Family-based association analysis
We also evaluated false-positive rates. We declared the significance of the gene-level p-values with an arbitrary cutoff value α. Genes with p-values less than 0.05 were considered detected in each simulation. Averaging over 200 replicates, the chance of wrongly declaring noncausal genes (over all 3,205 genes) was 0.096 and 0.033 at an α level of 0.05 and 0.01, respectively.
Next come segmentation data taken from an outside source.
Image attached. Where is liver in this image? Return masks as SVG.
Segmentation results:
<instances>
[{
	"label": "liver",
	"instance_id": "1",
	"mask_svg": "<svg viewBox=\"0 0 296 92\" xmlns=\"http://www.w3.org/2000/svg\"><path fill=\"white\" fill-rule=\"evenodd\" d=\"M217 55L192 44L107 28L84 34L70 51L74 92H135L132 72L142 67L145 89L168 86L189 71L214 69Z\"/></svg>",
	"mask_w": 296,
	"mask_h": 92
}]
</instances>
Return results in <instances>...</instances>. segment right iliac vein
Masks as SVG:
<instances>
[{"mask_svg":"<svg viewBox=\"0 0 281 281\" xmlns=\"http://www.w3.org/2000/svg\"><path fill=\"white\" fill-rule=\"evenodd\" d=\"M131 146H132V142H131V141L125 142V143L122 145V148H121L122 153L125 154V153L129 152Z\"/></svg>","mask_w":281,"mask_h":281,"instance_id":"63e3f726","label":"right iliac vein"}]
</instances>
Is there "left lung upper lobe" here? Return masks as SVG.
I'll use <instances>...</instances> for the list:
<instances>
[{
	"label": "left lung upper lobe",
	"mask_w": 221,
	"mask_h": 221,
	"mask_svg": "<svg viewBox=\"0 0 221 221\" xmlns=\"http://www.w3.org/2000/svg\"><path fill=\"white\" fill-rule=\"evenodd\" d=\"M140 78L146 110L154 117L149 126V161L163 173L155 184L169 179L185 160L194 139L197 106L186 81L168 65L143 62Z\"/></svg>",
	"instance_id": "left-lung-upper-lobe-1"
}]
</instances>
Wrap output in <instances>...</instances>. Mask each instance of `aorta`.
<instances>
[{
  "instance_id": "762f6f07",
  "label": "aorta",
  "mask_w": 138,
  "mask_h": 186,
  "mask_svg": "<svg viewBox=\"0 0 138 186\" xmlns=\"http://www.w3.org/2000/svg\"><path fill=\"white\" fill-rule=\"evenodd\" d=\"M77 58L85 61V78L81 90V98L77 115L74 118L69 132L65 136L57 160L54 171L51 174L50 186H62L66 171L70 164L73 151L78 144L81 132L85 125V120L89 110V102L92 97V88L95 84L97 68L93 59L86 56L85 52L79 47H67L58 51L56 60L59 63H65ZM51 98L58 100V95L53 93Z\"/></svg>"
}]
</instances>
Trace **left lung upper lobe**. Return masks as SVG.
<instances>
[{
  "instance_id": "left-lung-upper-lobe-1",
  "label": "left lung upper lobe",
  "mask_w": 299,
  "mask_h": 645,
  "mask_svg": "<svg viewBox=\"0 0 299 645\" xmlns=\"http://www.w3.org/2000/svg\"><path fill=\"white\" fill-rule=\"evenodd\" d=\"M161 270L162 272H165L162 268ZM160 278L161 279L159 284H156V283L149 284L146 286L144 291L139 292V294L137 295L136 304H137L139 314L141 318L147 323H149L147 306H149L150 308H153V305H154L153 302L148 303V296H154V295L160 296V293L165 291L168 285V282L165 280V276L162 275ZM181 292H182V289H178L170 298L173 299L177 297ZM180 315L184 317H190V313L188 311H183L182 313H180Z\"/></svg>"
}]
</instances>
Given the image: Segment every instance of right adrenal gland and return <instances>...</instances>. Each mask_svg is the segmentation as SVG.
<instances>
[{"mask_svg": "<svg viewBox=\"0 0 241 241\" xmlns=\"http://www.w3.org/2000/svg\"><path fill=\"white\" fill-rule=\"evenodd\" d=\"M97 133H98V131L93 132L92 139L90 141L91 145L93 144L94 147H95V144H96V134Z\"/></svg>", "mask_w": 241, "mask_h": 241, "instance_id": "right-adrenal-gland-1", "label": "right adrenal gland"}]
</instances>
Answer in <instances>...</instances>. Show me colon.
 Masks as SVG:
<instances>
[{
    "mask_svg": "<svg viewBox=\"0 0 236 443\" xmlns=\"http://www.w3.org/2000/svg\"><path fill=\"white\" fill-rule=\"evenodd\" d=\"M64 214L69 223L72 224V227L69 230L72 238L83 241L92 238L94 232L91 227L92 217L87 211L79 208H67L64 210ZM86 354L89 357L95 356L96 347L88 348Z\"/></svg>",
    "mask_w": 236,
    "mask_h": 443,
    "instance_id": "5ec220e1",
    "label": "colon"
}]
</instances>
We further evaluated the power of detecting true functional genes at an α level of 0.05 and 0.01, respectively. Among all 3,205 genes, the family-based association study successfully identified gene VEGFA as the most significant gene with a power as high as 81% at α = 0.05. Four other causal genes with the highest discovery rates were LPL, VNN1, SHC1, and SIRT1. Compared to the other 31 causal genes, these 5 genes have both strong effects and relatively high frequencies of carrying risk variants.
IBD analysis
Comparing family-based approaches with the population-based association analysis
As a comparison to the family-based analyses, we also performed a standard stratified analysis on the 200 simulated population case-control data sets. We assessed the power of population-based studies for all causal genes based on the outputs from the PLINK computer program. FLT1, which has three common variants and large genetic effects, is the only gene with a detection power greater than 50%. For most other causal genes with rare variants, family-based studies had better power of detection than population-based studies. The Q-Q plot in Figure 3a shows that the standard stratified analyses were also inflated with some false positives. The estimated inflation factors ranged from 1.02 to 1.37, and the actual false-positive rates at α = 0.05 and α = 0.01 were 0.089 and 0.029, respectively. Although all three types of analyses have comparable false-positive rates, the receiver operating characteristic (ROC) curves (Figure 1) show that the two family-based analyses clearly performed significantly better than the standard population-based association study in terms of having higher sensitivity.
Conclusions
In this work, our analyses provide new insights into the genetic studies of family data with large extended pedigrees for dichotomous traits. We tested the utility of two types of family-based approaches: a logistic regression fitted using GEE and our proposed IBD test. The logistic regression with GEE was used to test the associations in large pedigrees while simultaneously controlling for environmental covariates. To properly handle the rare variants, we provide an operable and straightforward scheme to collapse the rare variants within a gene. This simple collapsing strategy was shown to be useful. As an example, we had a reasonable power for identifying causal gene SIRT1, which is enriched with rare causal variants. We also showed that the linkage of disease alleles can be tested based on IBD scores in extended pedigrees. By incorporating information from not only parents and siblings but also other ancestors, we developed a chi-square test based on a 2 × 3 contingency table. Our IBD test provides an attractive alternative to the conventional tests because it is computationally fast and does not require one to specify an inheritance model explicitly.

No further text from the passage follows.